Background: Bioprosthetic materials have been made using glutaraldehyde fixation of porcine or bovine pericardium during cardiovascular surgery. But these bioprostheses have the problems of calcification and mechanical failure. We determined changes in tensile strength and elasticity of pericardium after glutaraldehyde, solvent, decellularization and detoxification. Material and Method: Tissues were allocated to four groups: glutaraldehyde with and without solvent, decellularization, and detoxification. We studied tensile strength and strain on tissues. We measured the tensile strength of fresh pericardium stretched in six directions (with 5 mm width), and % strain, which we calculated from the breaking point when we pulled the pericardium in two directions. Result: Tensile strength was reduced when we used the usual concentrated glutaraldehyde fixation (n=83, $MPa=11.47{\pm}5.40$, p=0.006), but there was no change when we used solvent. Elasticity was increased after glutaraldehyde fixation (n=83, strain $(%)=24.55{\pm}9.81$, p=0.00), but there was no change after solvent.
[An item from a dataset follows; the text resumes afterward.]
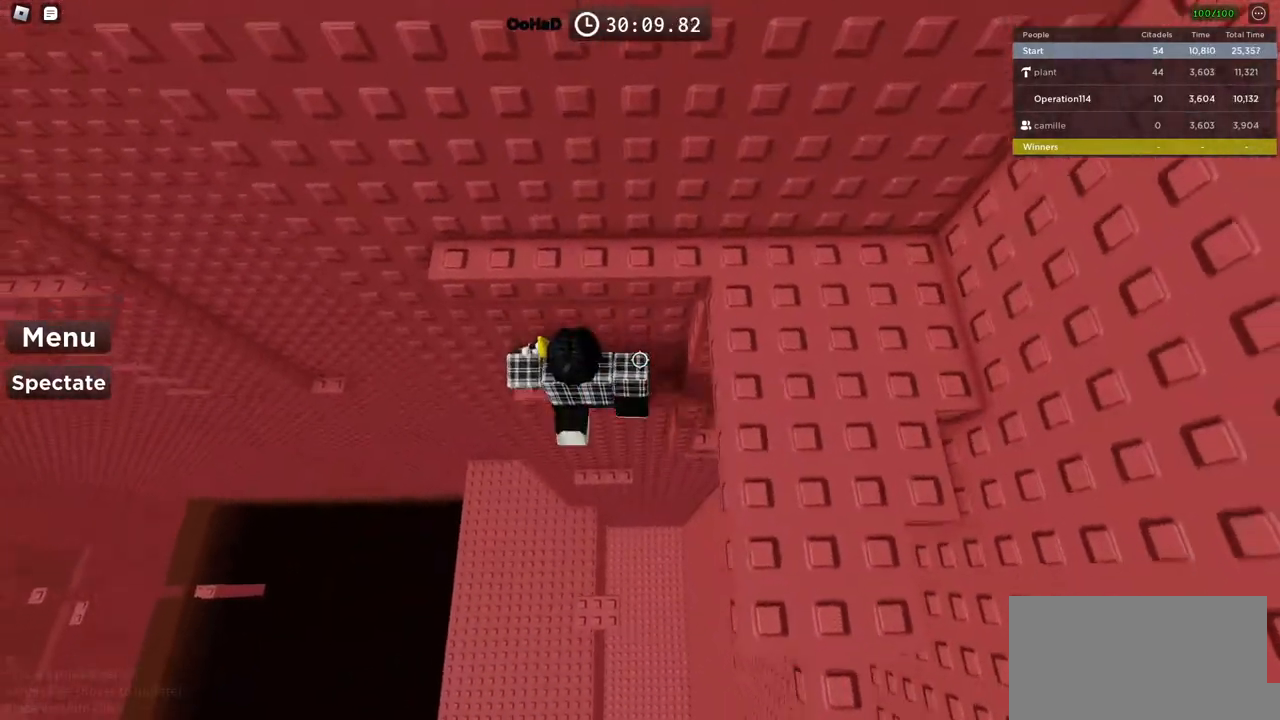
{"keys": ["d", "space", "w"], "events": [[16, "s", "up"], [100, "w", "down"], [166, "space", "up"], [350, "d", "down"], [416, "space", "down"]]}
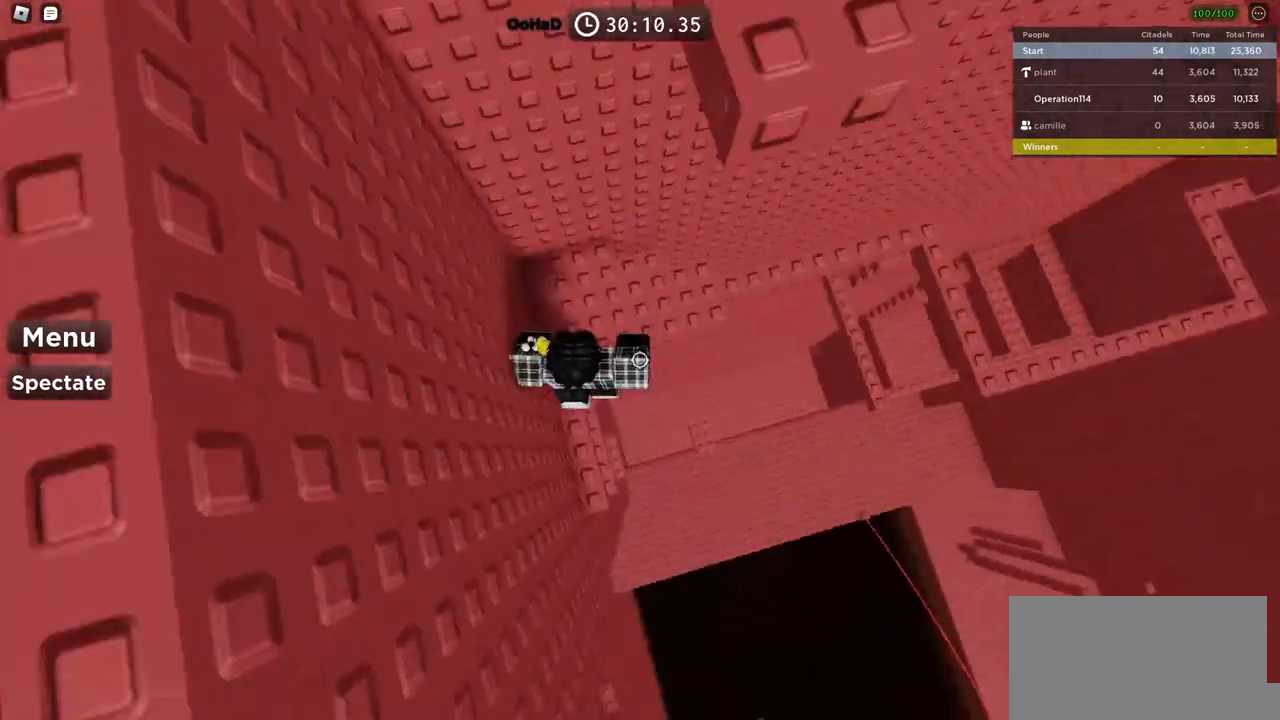
{"keys": ["w"], "events": [[66, "space", "up"], [100, "d", "up"], [250, "w", "up"], [416, "w", "down"]]}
After decellularization of pericardium, the tensile strength was generally reduced. The decrease in tensile strength after concentrated glutaraldehyde fixation for a long time was significantly greater less than after concentrated solvent (p=0.01, p=0.00). After detoxification, the differences in strength and strain were not significant. Conclusion: After glutaraldehyde treatment of pericardium there is no loss in tensile strength (even though we did the glutaraldehyde, solvent and detoxification treatments LOGIC IS UNCLEAR). Also, these treatments had a tendency to increase elasticity. Although post-treatment decellularization led to a significant loss in strength, this effect could be attenuated using a low concentration of solvent or hypertonic solution.